MY BEAUTIFUL BOY
Réalisé par Felix Van Groeningen. Etats Unis. Drame. 2h01 (Sortie le 6 février 2019). Avec Steve Carell, Timothée Chalamet, Jack Dylan Grazer, Steve Carell, Timothée Chalamet, Jack Dylan Grazer, Maura Tierney, Kaitlyn Dever, Timothy Hutton et Andre Royo.
Coup de cœur du mois, magistral, poignant, intelligent. Je redoutais la déception après que Timothée Chalamet ait mis la barre si haut dans "Call me by your name".
Je craignais que cette nouvelle production où il tient le rôle-titre aux côtés d’un magnifique Steve Carell - décidément très présent sur grand écran en ce début d’année avec pas moins de trois films - ne lorgne d’un peu trop prêt sur le film de Luca Guadadigno puisqu’ils évoquent tous deux les relations père-fils.

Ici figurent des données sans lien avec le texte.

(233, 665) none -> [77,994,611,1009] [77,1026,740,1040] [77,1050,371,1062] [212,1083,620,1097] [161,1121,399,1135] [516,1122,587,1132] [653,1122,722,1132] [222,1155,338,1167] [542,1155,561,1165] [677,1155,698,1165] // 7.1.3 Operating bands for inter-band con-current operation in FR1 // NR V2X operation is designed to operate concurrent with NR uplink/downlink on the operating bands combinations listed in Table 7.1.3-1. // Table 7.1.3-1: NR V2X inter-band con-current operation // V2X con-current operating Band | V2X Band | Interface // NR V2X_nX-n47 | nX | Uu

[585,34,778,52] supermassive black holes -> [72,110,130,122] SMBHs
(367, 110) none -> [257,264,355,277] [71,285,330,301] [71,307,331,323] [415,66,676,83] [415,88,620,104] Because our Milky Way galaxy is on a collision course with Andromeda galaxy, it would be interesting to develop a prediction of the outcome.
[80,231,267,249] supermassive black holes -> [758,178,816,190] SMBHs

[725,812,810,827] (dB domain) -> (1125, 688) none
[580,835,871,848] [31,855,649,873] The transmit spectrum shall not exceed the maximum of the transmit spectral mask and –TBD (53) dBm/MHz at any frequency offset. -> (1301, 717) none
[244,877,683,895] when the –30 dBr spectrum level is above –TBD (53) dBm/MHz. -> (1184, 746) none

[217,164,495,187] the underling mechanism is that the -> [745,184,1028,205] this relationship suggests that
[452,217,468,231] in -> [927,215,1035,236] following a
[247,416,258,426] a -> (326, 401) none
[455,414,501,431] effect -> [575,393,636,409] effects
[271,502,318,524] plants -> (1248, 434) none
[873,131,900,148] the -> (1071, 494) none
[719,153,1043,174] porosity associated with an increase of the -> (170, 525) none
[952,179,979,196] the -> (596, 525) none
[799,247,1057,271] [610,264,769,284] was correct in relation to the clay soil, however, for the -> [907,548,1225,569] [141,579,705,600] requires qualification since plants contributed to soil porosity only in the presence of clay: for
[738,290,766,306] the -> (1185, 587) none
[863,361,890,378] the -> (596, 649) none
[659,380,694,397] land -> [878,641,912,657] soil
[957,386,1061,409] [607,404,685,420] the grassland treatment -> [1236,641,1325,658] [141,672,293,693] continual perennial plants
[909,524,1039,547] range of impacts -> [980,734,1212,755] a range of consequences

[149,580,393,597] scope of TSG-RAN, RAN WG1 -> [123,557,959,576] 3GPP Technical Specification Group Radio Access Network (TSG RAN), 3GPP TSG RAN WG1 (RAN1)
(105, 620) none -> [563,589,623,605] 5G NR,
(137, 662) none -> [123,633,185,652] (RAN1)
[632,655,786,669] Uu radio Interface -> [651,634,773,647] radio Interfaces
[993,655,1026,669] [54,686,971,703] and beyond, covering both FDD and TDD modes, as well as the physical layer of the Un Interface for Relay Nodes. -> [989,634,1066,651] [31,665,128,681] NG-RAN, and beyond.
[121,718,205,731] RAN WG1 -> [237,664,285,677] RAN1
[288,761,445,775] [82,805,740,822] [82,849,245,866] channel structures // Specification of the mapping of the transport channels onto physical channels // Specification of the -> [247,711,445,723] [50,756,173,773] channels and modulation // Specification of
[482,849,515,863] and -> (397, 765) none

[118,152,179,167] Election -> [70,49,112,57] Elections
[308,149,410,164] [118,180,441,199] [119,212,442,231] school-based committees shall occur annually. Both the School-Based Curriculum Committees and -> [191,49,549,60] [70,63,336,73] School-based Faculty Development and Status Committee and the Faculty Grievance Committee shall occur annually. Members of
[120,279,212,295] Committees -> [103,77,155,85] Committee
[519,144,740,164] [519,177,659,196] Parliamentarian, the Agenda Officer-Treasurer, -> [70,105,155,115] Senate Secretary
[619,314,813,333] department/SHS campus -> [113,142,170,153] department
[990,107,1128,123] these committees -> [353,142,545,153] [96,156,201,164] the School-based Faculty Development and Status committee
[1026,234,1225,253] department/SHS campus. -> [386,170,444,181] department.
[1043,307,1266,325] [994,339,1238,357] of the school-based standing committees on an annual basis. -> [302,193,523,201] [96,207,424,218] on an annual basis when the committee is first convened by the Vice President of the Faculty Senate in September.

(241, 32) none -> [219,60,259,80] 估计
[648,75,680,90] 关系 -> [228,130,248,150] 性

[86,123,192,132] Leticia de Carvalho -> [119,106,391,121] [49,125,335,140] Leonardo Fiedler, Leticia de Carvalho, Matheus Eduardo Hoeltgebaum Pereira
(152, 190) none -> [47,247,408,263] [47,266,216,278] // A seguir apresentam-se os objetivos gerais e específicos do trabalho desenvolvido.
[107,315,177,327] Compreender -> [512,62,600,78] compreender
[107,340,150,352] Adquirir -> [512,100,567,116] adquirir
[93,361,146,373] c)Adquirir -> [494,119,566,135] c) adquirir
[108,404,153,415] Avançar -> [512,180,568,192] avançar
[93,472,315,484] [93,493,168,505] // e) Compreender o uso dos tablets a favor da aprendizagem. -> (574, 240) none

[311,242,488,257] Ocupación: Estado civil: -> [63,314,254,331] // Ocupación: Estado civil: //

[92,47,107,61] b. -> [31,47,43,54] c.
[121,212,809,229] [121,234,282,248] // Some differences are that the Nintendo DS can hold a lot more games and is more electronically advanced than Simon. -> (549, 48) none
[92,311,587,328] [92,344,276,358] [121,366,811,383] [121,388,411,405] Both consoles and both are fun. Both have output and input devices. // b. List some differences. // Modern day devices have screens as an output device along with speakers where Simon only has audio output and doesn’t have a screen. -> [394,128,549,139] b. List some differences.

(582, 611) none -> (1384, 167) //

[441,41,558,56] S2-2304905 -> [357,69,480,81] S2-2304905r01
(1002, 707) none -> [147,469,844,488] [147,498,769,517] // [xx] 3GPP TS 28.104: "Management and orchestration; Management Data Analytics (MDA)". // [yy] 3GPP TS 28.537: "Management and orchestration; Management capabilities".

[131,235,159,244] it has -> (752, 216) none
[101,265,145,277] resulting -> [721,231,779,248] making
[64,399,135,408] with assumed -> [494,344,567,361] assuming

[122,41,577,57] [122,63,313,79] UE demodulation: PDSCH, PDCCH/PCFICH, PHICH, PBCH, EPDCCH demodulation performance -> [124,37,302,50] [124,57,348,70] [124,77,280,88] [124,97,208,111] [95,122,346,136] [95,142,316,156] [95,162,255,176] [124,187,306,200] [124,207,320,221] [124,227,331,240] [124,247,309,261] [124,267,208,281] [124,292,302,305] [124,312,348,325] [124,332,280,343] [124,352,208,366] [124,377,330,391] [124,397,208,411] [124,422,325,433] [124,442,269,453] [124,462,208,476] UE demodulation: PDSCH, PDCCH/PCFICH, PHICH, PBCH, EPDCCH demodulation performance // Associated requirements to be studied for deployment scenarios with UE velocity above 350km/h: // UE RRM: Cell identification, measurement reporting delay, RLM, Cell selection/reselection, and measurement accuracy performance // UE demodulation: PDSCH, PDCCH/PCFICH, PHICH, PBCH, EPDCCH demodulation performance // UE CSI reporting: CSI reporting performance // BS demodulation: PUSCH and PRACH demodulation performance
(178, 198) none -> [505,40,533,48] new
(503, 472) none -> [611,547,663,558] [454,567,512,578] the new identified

Et bien mes questionnements se sont révélés parfaitement infondés. Parce qu’on assiste à l’éclosion d’un jeune comédien proprement exceptionnel, instinctivement doué comme avaient pu l’être Leonardo Di Caprio ou Matt Dillon à leurs débuts.
On fond littéralement à le voir évoluer devant la caméra pudique mais pas trop de Felix Van Groenigen. On se désespère de ne pouvoir lui tendre une main secourable lorsqu’il glisse inexorablement vers les abimes infernales de la drogue, pas plus qu’au père dont l’amour pour son fils l’amènera à comprendre qu’il faut le laisser plonger malgré le risque encouru, pour que son fils prenne enfin la décision de s’en sortir.
Presqu’un plaisir coupable à observer la beauté juvénile de cet acteur en proie aux pires démons existentiels. "Je n’y arrive pas", nous dit-il. "Je n’y arrive plus, malgré tout l’amour qui m’entoure".
Déchirant et lumineux, "My beautiful boy" catapulte Timothée Chalamet parmi les étoiles et peut-être même un peu plus loin.
VICE
Réalisé par Adam McKay. Etats Unis. Drame. 2h14 (Sortie le 13 février 2019). Avec Christian Bale, Amy Adams, Steve Carell, Christian Bale, Amy Adam, Sam Rockwell, Tyler Perryn Eddie Marsann Jesse Plemons et LisaGay Hamilton.
"Les Aigles", tel est le nom que les journalistes avaient donné à cette engeance de l’administration américaine ayant sévi pendant plus de 30 ans, dès l’intronisation de Nixon à la tête de la plus grande puissance économique et militaire du monde. Reagan, les Bush père et fils...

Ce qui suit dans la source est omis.